As a man writing in kanbun, he would have been expected to focus on logistics, place names, and official matters. As a woman writing in hiragana, he could explore a completely different landscape: the inner world of emotion. The diary is filled with witty observations, anxieties about pirates, complaints about seasickness, and impromptu poems. Most movingly, it is saturated with a deep and abiding grief. Tsurayuki’s narrator mourns the loss of a young child who died in Tosa, a thinly veiled reference to Tsurayuki’s own daughter who had passed away there. When the traveling party finally arrives home in the capital, the narrator observes the overgrown garden and feels the painful emptiness of the house, a sentiment a male governor would have been too stoic to express in a formal record.
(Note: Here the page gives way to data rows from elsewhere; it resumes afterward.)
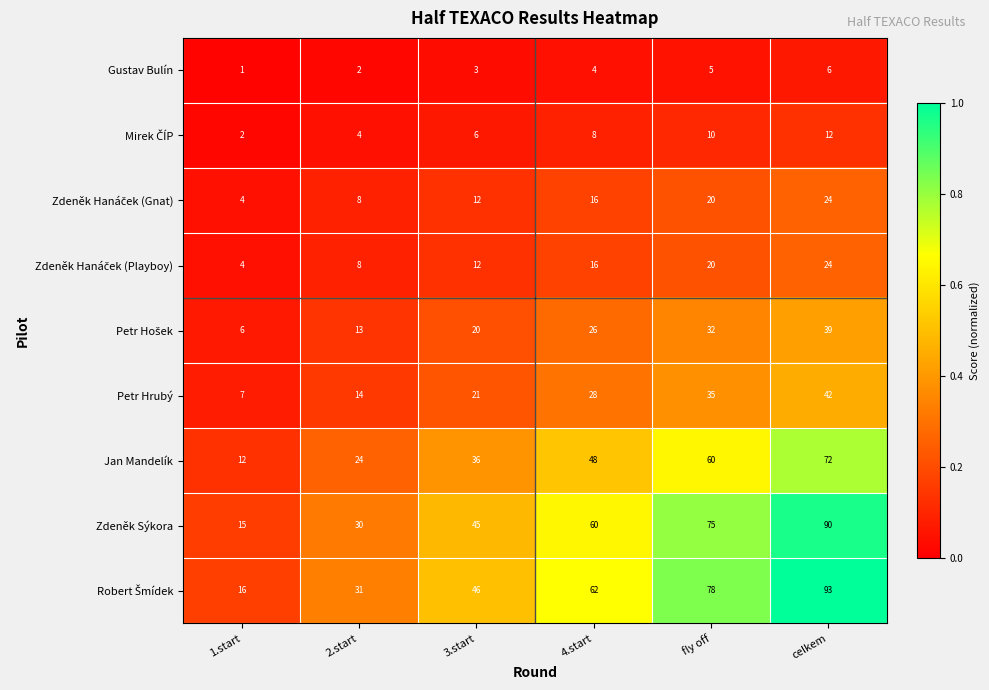

What is the sum of the Petr Hrubý values at fly off and 4.start?

63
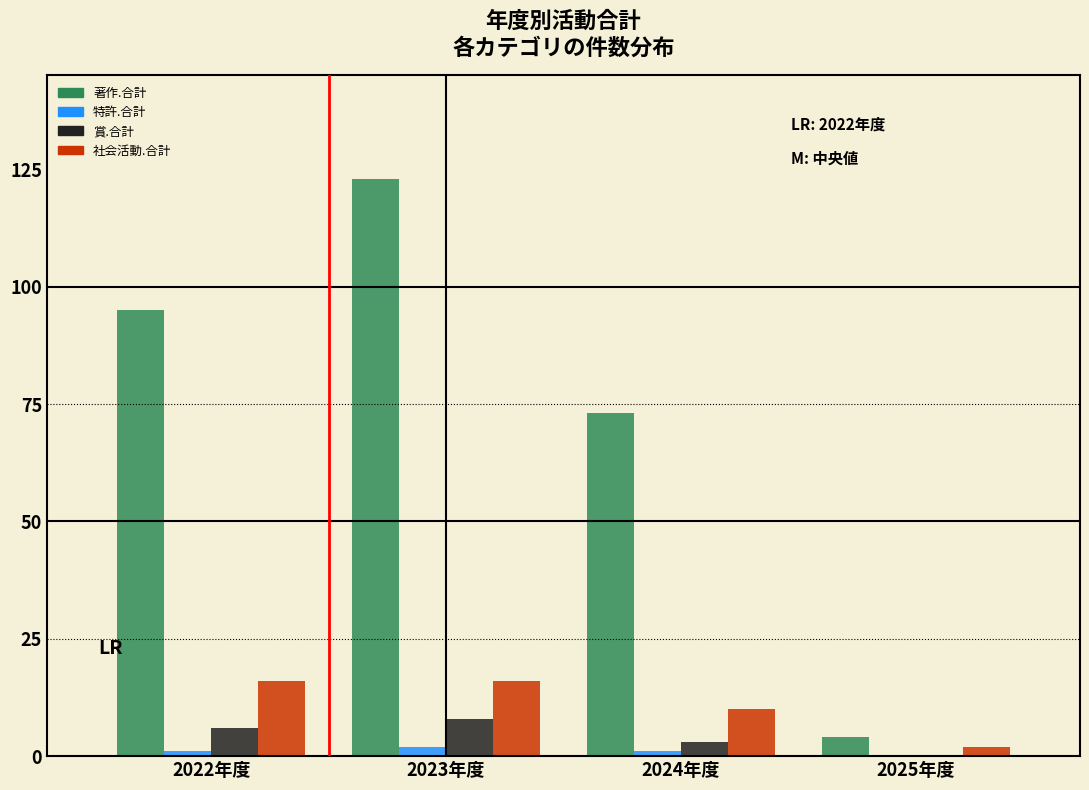

Reading right to left, extract all data points from this chart.

著作.合計: 2025年度=4	2024年度=73	2023年度=123	2022年度=95
特許.合計: 2025年度=0	2024年度=1	2023年度=2	2022年度=1
賞.合計: 2025年度=0	2024年度=3	2023年度=8	2022年度=6
社会活動.合計: 2025年度=2	2024年度=10	2023年度=16	2022年度=16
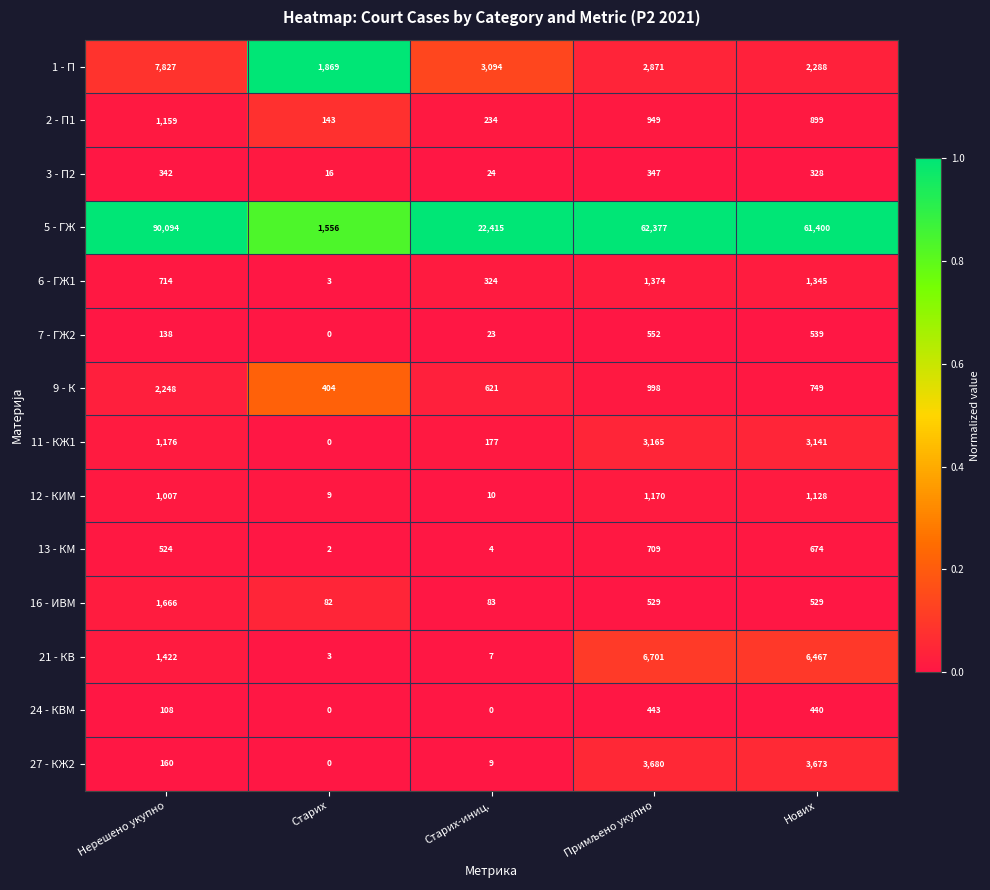

At which label does 16 - ИВМ reach its minimum?

Старих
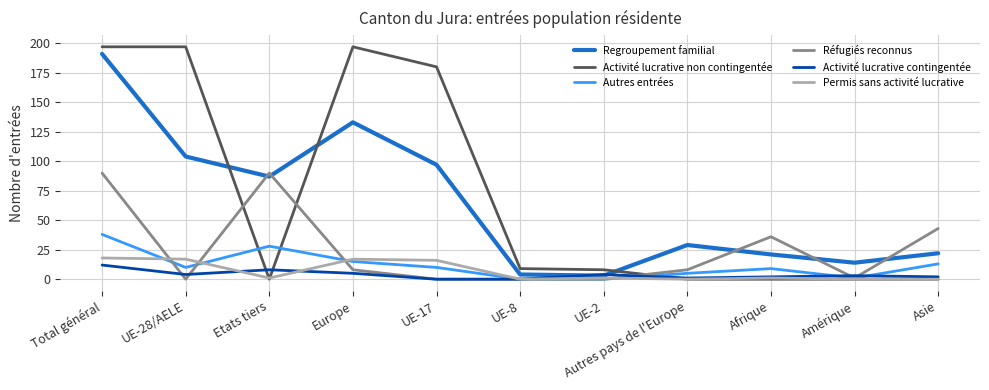

Reading left to right, list all the values displayed in this chart.

Regroupement familial: 191	104	87	133	97	4	3	29	21	14	22
Activité lucrative non contingentée: 197	197	0	197	180	9	8	0	0	0	0
Autres entrées: 38	10	28	15	10	0	0	5	9	1	13
Réfugiés reconnus: 90	0	90	8	0	0	0	8	36	1	43
Activité lucrative contingentée: 12	4	8	5	0	0	4	1	2	3	2
Permis sans activité lucrative: 18	17	1	17	16	0	1	0	1	0	0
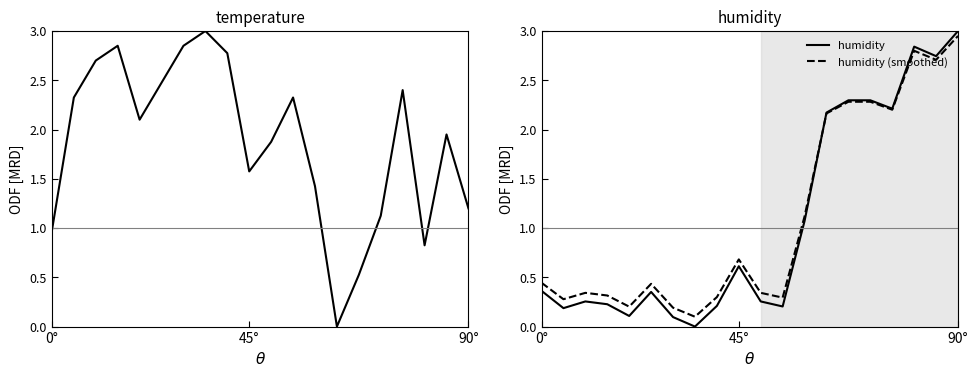

Reading left to right, extract all data points from this chart.

temperature: 1.0	2.3	2.7	2.8	2.1	2.5	2.8	3.0	2.8	1.6	1.9	2.3	1.4	0.0	0.5	1.1	2.4	0.8	1.9	1.2
humidity: 0.4	0.2	0.3	0.2	0.1	0.4	0.1	0.0	0.2	0.6	0.3	0.2	1.1	2.2	2.3	2.3	2.2	2.8	2.7	3.0
humidity (smoothed): 0.4	0.3	0.3	0.3	0.2	0.4	0.2	0.1	0.3	0.7	0.3	0.3	1.1	2.2	2.3	2.3	2.2	2.8	2.7	2.9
The Diary that Changed Everything
The Tosa Nikki was a quiet revolution that sent shockwaves through Japanese literature. By proving that hiragana could be used for extended, sophisticated prose, Tsurayuki legitimized it as a powerful literary medium. He effectively invented a new genre: the literary diary (nikki bungaku).
His experiment opened the floodgates for the true masters of the form: the court women of the Heian period. Tsurayuki’s work created a space for women’s voices to be seen not just as private scribbles but as significant works of art. The decades and century following the Tosa Nikki produced some of the greatest works in the Japanese canon, all written by women using the prose style he had pioneered:
- The Kagerō Nikki (The Gossamer Years): A raw and painfully honest account of an unhappy marriage, written by a noblewoman known as “the mother of Michitsuna.”
- The Pillow Book (Makura no Sōshi): A collection of witty observations, lists, and anecdotes by the sharp-tongued lady-in-waiting Sei Shōnagon.
- The Tale of Genji (Genji Monogatari): Written by Murasaki Shikibu, this sprawling narrative is often called the world’s first novel and is a masterpiece of psychological depth, all written in flowing hiragana-based prose.
Without the precedent set by a man like Tsurayuki, it is debatable whether these incredible works by women would have been preserved and valued as highly as they were.
A Legacy Written in a Woman’s Hand
The Tosa Nikki remains a fascinating piece of historical and literary analysis. It is a work built on a clever paradox: a man, pretending to be a woman, broke free from the constraints of masculinity to create a more authentic and human form of expression. Ki no Tsurayuki, the master of the old rules, used his authority to break them, and in doing so, he didn’t just write a diary. He charted the course for a golden age of literature, proving that the most profound truths are often found by looking at the world through a different pair of eyes.